Keywords

1 Introduction

ENSFM [1] achieves non-sampling, but only considers the second-order interactions. In this paper, we continue to use non-sampling. On this basis, the third-order and the fourth-order interactions are added. We also consider that the use of shared embedding may cause some problems. Therefore, we adopt a technique called Order-aware Embedding to solve these problems. Its main idea is to apply different embeddings to different orders for feature interactions.

The main contributions of this work are summarized as follows: (1)We consider that the high-order interactions have an important influence on performance, so the third-order and the fourth-order interactions are added. (2)We believe that the use of shared embedding will result in learned feature interactions less effective, so we adopt Order-aware Embedding.

2 Preliminaries

2.1 Factorization Machines (FM)

FM is a machine learning algorithm based on MF. The model uses a low-dimensional dense vector to represent the weight of a feature. The number of user features and item features are denoted by m and n, respectively. By using the factorized parameters, FM captures all interactions between features:

$$\begin{aligned} \hat{y}_{F M}(x)=w_{0}+\sum _{i=1}^{m+n} w_{i} x_{i}+\sum _{i=1}^{m+n} \sum _{j=i+1}^{m+n} e_{i}^{T} e_{j} \cdot x_{i} x_{j} \end{aligned}$$
(1)

2.2 Efficient Non-sampling Matrix Factorization

Although the performance of non-sampling matrix factorization is excellent, its shortcoming is also obvious—inefficiency. In order to solve this problem, researchers have proposed some effective solutions [2, 11, 12].

- Entries supplied -
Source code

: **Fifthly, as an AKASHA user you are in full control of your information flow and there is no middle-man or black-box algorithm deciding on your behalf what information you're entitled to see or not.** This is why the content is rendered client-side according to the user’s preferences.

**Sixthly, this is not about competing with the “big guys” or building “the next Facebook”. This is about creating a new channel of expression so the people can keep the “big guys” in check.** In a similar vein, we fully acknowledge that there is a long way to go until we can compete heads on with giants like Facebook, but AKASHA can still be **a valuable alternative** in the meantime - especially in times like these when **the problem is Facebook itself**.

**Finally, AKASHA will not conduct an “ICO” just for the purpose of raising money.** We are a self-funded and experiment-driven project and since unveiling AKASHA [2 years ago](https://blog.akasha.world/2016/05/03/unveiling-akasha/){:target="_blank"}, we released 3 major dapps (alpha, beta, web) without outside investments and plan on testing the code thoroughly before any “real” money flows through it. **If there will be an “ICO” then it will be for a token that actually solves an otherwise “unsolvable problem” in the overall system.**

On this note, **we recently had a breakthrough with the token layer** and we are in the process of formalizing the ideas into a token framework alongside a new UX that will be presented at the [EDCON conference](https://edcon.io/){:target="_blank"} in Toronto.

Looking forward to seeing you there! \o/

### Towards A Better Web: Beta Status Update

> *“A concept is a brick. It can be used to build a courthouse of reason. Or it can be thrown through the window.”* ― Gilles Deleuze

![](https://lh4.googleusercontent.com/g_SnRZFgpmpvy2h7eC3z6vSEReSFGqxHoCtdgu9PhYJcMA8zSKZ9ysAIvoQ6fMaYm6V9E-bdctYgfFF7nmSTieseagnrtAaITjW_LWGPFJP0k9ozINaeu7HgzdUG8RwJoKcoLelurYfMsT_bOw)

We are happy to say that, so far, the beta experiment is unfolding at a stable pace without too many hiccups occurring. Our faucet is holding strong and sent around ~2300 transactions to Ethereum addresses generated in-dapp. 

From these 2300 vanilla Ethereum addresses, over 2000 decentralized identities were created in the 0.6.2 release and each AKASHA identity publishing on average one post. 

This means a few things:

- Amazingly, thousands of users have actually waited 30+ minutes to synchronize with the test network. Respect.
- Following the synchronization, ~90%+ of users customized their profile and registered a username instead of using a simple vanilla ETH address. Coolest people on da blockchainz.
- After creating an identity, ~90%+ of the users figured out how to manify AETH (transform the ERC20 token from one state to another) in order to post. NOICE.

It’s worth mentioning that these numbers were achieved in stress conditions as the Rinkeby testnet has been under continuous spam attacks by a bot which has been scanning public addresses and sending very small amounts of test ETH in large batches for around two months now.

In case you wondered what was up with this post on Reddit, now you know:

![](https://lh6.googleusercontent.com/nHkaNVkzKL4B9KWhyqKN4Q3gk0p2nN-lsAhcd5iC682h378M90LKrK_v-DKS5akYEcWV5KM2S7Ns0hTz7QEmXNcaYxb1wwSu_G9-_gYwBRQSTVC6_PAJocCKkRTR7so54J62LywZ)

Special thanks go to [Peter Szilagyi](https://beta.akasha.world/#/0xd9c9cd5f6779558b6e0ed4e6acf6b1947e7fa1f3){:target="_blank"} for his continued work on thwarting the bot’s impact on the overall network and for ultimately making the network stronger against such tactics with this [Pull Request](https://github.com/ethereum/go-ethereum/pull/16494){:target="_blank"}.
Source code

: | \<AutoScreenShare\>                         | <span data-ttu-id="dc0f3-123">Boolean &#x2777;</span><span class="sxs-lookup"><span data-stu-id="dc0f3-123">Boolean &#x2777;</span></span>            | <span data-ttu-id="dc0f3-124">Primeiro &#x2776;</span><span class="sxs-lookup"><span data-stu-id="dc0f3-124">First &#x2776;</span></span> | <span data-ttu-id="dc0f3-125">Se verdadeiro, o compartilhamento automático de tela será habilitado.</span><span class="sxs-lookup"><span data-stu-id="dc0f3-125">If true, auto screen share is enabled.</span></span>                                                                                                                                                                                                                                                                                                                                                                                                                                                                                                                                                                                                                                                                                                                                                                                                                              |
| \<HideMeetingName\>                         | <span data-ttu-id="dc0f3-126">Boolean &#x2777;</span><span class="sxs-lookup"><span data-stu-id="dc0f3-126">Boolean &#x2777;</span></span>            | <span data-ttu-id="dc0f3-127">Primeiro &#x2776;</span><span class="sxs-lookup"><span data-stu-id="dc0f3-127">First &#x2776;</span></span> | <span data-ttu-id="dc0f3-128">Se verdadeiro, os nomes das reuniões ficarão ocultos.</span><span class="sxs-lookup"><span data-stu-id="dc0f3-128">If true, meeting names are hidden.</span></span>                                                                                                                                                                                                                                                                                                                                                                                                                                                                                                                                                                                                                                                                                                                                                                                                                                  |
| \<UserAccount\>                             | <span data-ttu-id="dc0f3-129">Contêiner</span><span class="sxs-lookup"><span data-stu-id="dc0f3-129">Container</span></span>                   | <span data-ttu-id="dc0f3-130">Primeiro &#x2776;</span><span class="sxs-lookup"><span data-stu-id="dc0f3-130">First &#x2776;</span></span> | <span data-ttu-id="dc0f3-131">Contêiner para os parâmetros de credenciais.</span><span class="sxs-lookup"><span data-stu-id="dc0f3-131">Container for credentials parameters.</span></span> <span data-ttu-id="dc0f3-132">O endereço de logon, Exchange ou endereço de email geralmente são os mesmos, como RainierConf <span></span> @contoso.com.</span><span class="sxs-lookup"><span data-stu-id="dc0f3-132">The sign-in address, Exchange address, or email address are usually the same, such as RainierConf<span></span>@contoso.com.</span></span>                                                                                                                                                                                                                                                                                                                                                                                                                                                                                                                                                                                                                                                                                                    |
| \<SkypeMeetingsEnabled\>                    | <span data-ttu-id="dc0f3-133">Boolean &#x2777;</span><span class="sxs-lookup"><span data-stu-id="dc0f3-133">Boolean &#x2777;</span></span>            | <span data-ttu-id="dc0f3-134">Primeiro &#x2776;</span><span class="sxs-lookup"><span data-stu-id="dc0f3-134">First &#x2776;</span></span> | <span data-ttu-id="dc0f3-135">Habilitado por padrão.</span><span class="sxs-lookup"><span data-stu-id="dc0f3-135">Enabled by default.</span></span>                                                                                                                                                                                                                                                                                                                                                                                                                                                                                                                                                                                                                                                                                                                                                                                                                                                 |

- Job item A -
According to the passage on factorization machines, what technique is adopted to address the problems caused by shared embedding?
- Job item B -
Starting with the first line of the records and going on through the line with "is Facebook itself**.", give those lines as a numbered list, leaving out blank lines.

- Your response A -
Order-aware Embedding.

- Your response B -
1. Source code
2. : **Fifthly, as an AKASHA user you are in full control of your information flow and there is no middle-man or black-box algorithm deciding on your behalf what information you're entitled to see or not.** This is why the content is rendered client-side according to the user’s preferences.
3. **Sixthly, this is not about competing with the “big guys” or building “the next Facebook”. This is about creating a new channel of expression so the people can keep the “big guys” in check.** In a similar vein, we fully acknowledge that there is a long way to go until we can compete heads on with giants like Facebook, but AKASHA can still be **a valuable alternative** in the meantime - especially in times like these when **the problem is Facebook itself**.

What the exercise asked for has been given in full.